TASK ITEM A: Arrange the lines of the records, starting with the line containing "N BIỆT BẢN LCD TOSHIBA LTM10C210 B" and going on through the line containing "bằng inox bọc viền cho nhựa", as a Markdown table with the columns Row and Line, leaving out blank lines.

DLC sucks… why do I have to pay $15 to get several new maps in MW2?! I like game companies like Valve that spend time on games to make them as good as possible and instead of making DLC, adds new things in later like with TF2.

I’m not against paying for DLC, but I just never have. I stick to games like rFactor, or the source engine, where the modding capabilities are monstrous.

Thats where I get my ‘additional’ fix. Most games I buy retail and leave it at that.

I’m sorry, but very little of what you pay goes back to the developers

Earlier this year Xbox World 360 published where your money ends up. So apologies, but this will be in Pounds Sterling :stuck_out_tongue:

Total cost of a game: £50

Who gets what:
Retailers: £12.25 (the shop you buy it from. Cutting out of this is how they reduce prices. They make a return on pre-owned sales, which makes up for what they lose here)
Publisher: £22.25 (45% of the price goes back to pay staff, fund development, pay for commercials, with a tiny amount going back to the actual developers)
Distribution: £3.50 (getting it onto disc and onto the backs of lorries. Whether the game sells for a tenner or £50, this price stays the same)

GIVEN DATA:
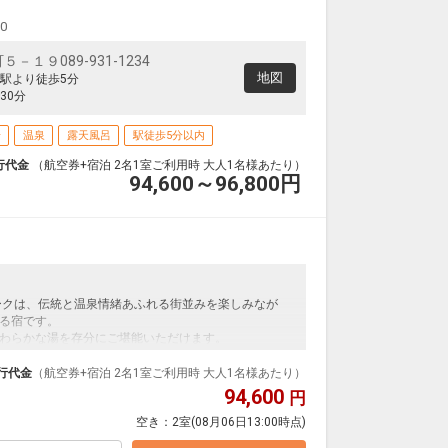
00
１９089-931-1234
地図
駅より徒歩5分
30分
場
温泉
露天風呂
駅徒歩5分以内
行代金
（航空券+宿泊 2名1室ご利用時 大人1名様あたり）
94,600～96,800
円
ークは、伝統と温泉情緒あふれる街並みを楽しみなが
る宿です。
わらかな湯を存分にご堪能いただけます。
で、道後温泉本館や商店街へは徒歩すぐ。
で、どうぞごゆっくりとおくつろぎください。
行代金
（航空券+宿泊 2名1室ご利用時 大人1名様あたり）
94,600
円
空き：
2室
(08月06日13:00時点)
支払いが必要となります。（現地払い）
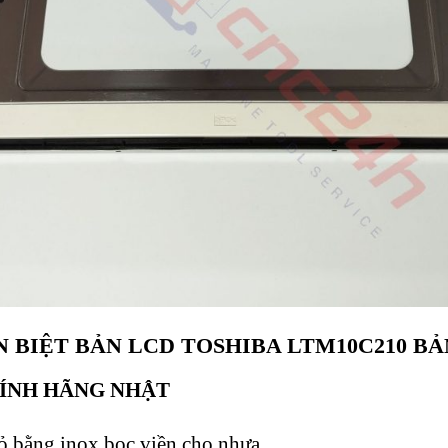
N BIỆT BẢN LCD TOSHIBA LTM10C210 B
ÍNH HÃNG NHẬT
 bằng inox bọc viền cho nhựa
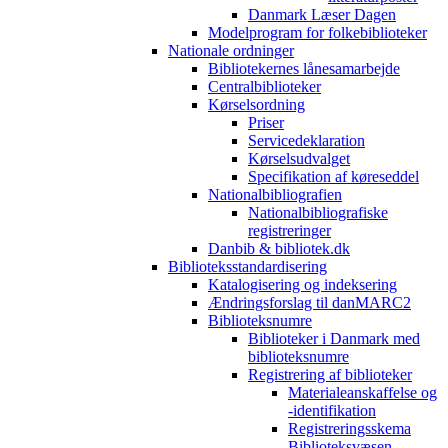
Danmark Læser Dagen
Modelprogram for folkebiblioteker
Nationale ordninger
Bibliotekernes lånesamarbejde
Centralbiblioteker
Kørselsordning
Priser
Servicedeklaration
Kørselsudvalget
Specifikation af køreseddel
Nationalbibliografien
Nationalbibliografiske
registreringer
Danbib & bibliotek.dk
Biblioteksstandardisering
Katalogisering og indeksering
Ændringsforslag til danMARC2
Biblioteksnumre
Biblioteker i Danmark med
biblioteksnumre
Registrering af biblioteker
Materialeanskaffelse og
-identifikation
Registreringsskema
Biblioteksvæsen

* * *

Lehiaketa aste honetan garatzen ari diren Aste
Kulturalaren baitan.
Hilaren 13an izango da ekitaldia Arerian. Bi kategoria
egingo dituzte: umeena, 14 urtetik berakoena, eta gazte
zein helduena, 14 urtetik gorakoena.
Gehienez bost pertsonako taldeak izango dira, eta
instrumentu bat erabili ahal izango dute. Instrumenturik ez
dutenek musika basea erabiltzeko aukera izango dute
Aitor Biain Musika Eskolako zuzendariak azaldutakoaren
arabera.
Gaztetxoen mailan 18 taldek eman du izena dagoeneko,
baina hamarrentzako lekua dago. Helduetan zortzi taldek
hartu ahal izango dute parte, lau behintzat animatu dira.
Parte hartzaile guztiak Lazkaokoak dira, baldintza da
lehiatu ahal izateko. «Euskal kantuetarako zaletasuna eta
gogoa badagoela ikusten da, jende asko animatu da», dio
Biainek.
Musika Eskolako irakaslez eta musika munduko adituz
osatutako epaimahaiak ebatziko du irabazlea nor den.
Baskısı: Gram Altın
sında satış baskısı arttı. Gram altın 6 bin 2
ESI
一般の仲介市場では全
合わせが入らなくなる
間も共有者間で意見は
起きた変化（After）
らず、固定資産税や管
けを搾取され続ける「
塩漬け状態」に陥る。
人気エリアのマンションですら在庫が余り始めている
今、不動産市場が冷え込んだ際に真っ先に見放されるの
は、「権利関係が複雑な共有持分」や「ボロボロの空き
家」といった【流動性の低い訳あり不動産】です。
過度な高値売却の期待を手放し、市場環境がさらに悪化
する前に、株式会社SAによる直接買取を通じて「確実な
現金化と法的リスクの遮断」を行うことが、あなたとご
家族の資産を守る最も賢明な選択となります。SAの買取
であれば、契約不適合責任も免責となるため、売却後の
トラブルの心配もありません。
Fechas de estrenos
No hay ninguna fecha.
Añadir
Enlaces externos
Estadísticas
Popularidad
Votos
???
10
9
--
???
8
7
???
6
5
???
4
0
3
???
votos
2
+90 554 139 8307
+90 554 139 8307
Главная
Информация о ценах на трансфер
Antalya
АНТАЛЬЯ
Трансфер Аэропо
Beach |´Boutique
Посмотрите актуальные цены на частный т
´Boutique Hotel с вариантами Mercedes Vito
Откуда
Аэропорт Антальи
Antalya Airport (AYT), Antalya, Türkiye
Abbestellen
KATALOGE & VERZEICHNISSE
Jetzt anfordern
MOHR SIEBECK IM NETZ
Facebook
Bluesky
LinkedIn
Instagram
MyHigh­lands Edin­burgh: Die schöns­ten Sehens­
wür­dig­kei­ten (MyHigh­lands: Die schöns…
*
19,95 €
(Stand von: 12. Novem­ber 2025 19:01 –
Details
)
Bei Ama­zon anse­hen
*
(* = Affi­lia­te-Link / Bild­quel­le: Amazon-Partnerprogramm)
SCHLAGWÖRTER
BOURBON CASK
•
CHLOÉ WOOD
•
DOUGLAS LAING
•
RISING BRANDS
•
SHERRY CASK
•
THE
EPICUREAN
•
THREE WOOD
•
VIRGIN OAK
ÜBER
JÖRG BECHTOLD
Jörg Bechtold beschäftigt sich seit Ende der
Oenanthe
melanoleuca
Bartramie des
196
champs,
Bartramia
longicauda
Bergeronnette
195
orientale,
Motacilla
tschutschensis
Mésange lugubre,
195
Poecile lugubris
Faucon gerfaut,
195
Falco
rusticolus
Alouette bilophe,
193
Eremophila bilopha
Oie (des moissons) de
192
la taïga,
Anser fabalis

TASK ITEM B: In the text on DLC and game prices, how much of a £50 game goes to distribution?

OUTPUT A:
| Row | Line |
|---|---|
| 1 | N BIỆT BẢN LCD TOSHIBA LTM10C210 B |
| 2 | ÍNH HÃNG NHẬT |
| 3 |  bằng inox bọc viền cho nhựa |

OUTPUT B: £3.50